A Star Trek gem: “The temporal surge we detected was caused by an explosion of a microscopic singularity passing through this solar system. Somehow, the energy emitted by the singularity shifted the chroniton particles in our hull into a high state of temporal polarisation.”

This isn’t nonsense. I mean, it is, and high Trek nonsense, but it actually means something. “Time went funny because of a tiny blackhole exploding. Time particles polarized and moved us forward quickly.”

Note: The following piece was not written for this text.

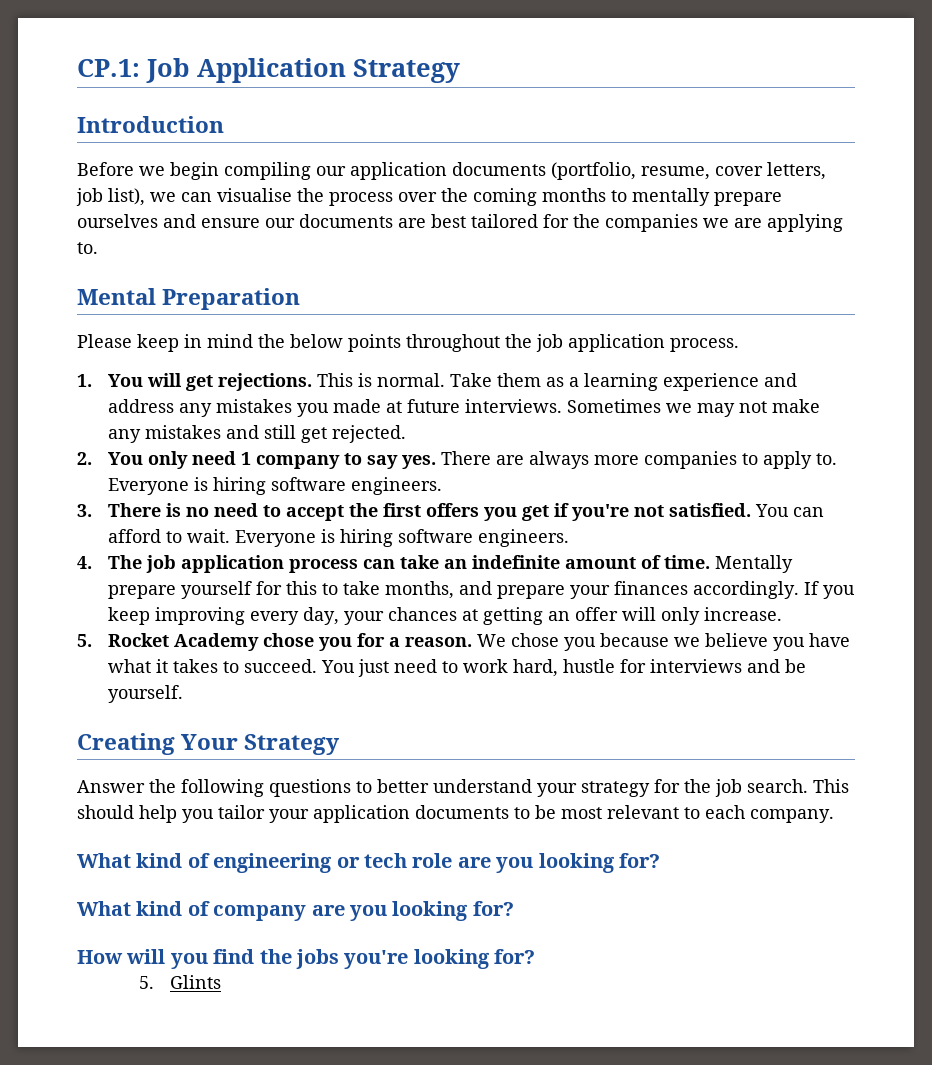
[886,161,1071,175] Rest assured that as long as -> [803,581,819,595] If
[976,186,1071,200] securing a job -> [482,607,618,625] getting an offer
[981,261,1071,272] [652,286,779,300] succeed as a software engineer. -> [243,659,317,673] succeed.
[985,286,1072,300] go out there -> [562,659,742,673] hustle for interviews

I’d contrast this with something that doesn’t mean anything or at least seriously misunderstands what its own words mean. From CSI: “I'll create a GUI interface using Visual Basic, see if I can track an IP address.” GUI is a graphical user interface, Visual Basic is a programming language, and an IP address is an Internet Protocol address. So far, so good, I suppose. But the term GUI interface is redundant, why Visual Basic specifically, and why would you need to have a GUI to track an IP address? The problem here seems to be that because the writer is using technical terms from the real world that he or she doesn’t understand, the sentence gets a little silly. Personally, I’d just call the killer’s internet provider and have them find his IP address. No need for all the work.

And while on tracking killers, because the story is set up in a 1920s era world, I looked up how one would track a phone call in 1920. Turns out it’s actually easier than you would think; Killer calls from a local diner, maybe to taunt the police at their own headquarters. The police then call the telephone operator back, find out which switchboard the last call came from, then talk to the operator there, and narrow the call to a few city blocks, or in smaller towns a single building. Then they send out foot patrols to canvas the area. And because this is a Twenties Crime Drama with Sorcery, the cops beat the shit out of the killer while cracking wise and we’re totally on their side.

Anyway, have a good year y’all and Happy birthday. To me. 35? SHiiiiT.